Moussaoui insisted on representing himself - though Judge Brinkema wisely allowed stand-by counsel to remain in the courtroom as a backstop -- and his conduct was erratic. His lawyers argued, very plausibly, that he was mentally ill. His own testimony damned him - indeed, it seemed toward the end of trial, to have enabled the government to grasp victory from the jaws of defeat. And finally, after the jury rendered its decision, Moussaoui attempted to withdraw his year-old guilty plea, a request the judge promptly rejected.

But Moussaoui's was far from a typical case - and this bizarre proceeding is no reason to deny other terrorism suspects public trials in civilian courts.

Significantly, several other prosecutions of suspected terrorists have proceeded much more smoothly. Illustrative have been the trials of three men -- Ali al-Timimi, Ahmed Omar Abu Ali and Ali Asad Chandia -- who allegedly were members of the so-called "Virginia jihad network." Federal prosecutors rather easily secured convictions of the three defendants in the U.S. District Court for the Eastern District of Virginia, the court on which Judge Brinkema sits.

And imagine how poorly - and summarily -- a proceeding like Moussaoui's might have gone before a military tribunal, especially one like that contemplated in the Executive Order, which the Supreme Court rejected. Such a tribunal might have been inclined to accept Moussaoui's admissions of guilt without querying if they had arisen from mental illness, and might have been sorely tempted to recommend execution even of a very likely mentally-ill man.

Even if the Moussaoui trial wasn't, in the end, a model of justice, Judge Brinkema was, in many respects, a model judge. Would a military tribunal be as fair, impartial, and concerned with honoring constitutional rights as Judge Brinkema showed herself to be? Not likely.

The Third Lesson: We Must Not Let the Exception Destroy the Rule

Ideally, the U.S. ought to make case-by-case decisions about the appropriate tribunal in which to prosecute suspected terrorists - and in most case, ought to opt for open trials in federal civilian court.
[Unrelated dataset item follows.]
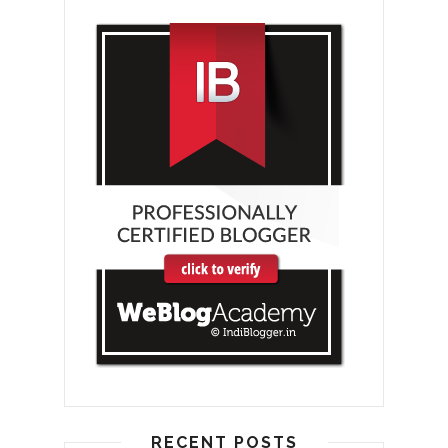
RECENT POSTS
Granted, a few trials may be so sensitive, from a national security perspective, that using a tribunal might be justified. But such trials will be rare: There are numerous available mechanisms, short of using a secret tribunal and ignoring constitutional rights, that will protect security. Only in situations that would clearly jeopardize national security by revealing highly delicate material in open court, should the U.S. consider optional fora, such as military tribunals.

In the end, open civilian trials in federal court best respect the rule of law, fundamental American values, and constitutional rights. If we opt not to use them, that decision should be rare.


Carl Tobias is the Williams Professor at the University of Richmond School of Law.